All keyword arguments not mentioned in the function definitions above are used to update the default settings. The following optional arguments can be used:

Tokenization settings

  • ngram_size: The amount of characters in each n-gram. Default is 3.
  • regex: The regex string used to clean-up the input string. Default is r"[,-./]|\s".
  • ignore_case: Determines whether or not letter case in strings should be ignored. Defaults to True.
  • normalize_to_ascii: Determines whether or not unicode to ascii normarlization is done. Default to True.

Match and output settings

  • max_n_matches: The maximum number of matching strings in master allowed per string in duplicates. Default is 20.
  • min_similarity: The minimum cosine similarity for two strings to be considered a match.

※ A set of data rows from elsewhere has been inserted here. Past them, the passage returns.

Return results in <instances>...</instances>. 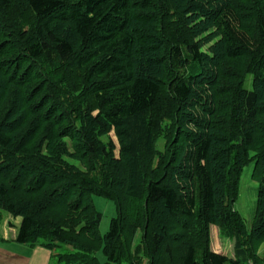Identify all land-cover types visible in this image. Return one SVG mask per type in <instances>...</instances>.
<instances>
[{
    "label": "trees",
    "instance_id": "1",
    "mask_svg": "<svg viewBox=\"0 0 264 264\" xmlns=\"http://www.w3.org/2000/svg\"><path fill=\"white\" fill-rule=\"evenodd\" d=\"M0 210L58 264H264V0H0Z\"/></svg>",
    "mask_w": 264,
    "mask_h": 264
},
{
    "label": "rangeland",
    "instance_id": "2",
    "mask_svg": "<svg viewBox=\"0 0 264 264\" xmlns=\"http://www.w3.org/2000/svg\"><path fill=\"white\" fill-rule=\"evenodd\" d=\"M209 47L210 46L205 47L204 51L205 52L208 51ZM114 141L118 144V147H120L117 138L114 137ZM253 170H254V163H251L250 165L246 166L241 182V193L238 201L234 206V210L236 212L238 211L241 214L248 230H251L254 223L256 203L258 199V188H259V183L253 180L252 178ZM92 200L96 210L102 215V221L99 227V232L102 236H105L110 231L112 220L114 218H117L118 216L117 206L113 201H110L106 198L99 196H93ZM0 215L3 220V223L0 224V233H2L4 229H9V227L13 228V225L9 221H12V223L14 224L17 218H14L12 215L8 214L3 210H0ZM18 221H19L18 225L20 226L21 219L19 218ZM14 231L15 230H11V233H13ZM141 239H142V233L139 232L134 240V248L140 244ZM236 244H237L236 239L226 238L222 235L219 226L211 227L210 229L211 250L217 253H222L224 255H227L229 258L234 259L236 258ZM263 253H264V244L261 246L259 250V254L262 255ZM97 257L98 260L102 263L106 261V256L104 255L103 250L102 251L100 250L97 253ZM56 259L52 264H57ZM123 264H130V263L123 262ZM142 264H147V262L144 260Z\"/></svg>",
    "mask_w": 264,
    "mask_h": 264
},
{
    "label": "crops",
    "instance_id": "3",
    "mask_svg": "<svg viewBox=\"0 0 264 264\" xmlns=\"http://www.w3.org/2000/svg\"><path fill=\"white\" fill-rule=\"evenodd\" d=\"M18 219L14 224L9 221L13 228L9 227V229H4L0 233V264H52L57 258L56 251L49 250L41 245L30 247L16 242L20 227ZM11 230L15 231L11 233ZM56 262L58 264L57 259Z\"/></svg>",
    "mask_w": 264,
    "mask_h": 264
}]
</instances>
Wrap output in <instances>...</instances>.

Defaults to 0.8
  • include_zeroes: When min_similarity ≤ 0, determines whether zero-similarity matches appear in the output. Defaults to True. (See tutorials/zero_similarity.md.)
  • ignore_index: Determines whether indexes are ignored or not. If False (the default), index-columns will appear in the output, otherwise not. (See tutorials/ignore_index_and_replace_na.md for a demonstration.)
  • replace_na: For function match_most_similar, determines whether NaN values in index-columns are replaced or not by index-labels from duplicates. Defaults to False. (See tutorials/ignore_index_and_replace_na.md for a demonstration.)

Performance settings

  • number_of_processes: The number of processes used by the cosine similarity calculation. Defaults to number of cores on a machine - 1.
  • n_blocks: This parameter is a tuple of two ints provided to help boost performance, if possible, of processing large DataFrames (see Subsection Performance), by splitting the DataFrames into n_blocks[0] blocks for the left operand (of the underlying matrix multiplication) and into n_blocks[1] blocks for the right operand before performing the string-comparisons block-wise. Defaults to None, in which case automatic splitting occurs if an OverflowError would otherwise occur.

Other settings

  • tfidf_matrix_dtype: The datatype for the tf-idf values of the matrix components. Allowed values are numpy.float32 and numpy.float64. Default is numpy.float64. (Note: numpy.float32 often leads to faster processing and a smaller memory footprint albeit less numerical precision than numpy.float64.)
  • group_rep: For function group_similar_strings, determines how group-representatives are chosen. Allowed values are 'centroid' (the default) and 'first'. See tutorials/group_representatives.md for an explanation.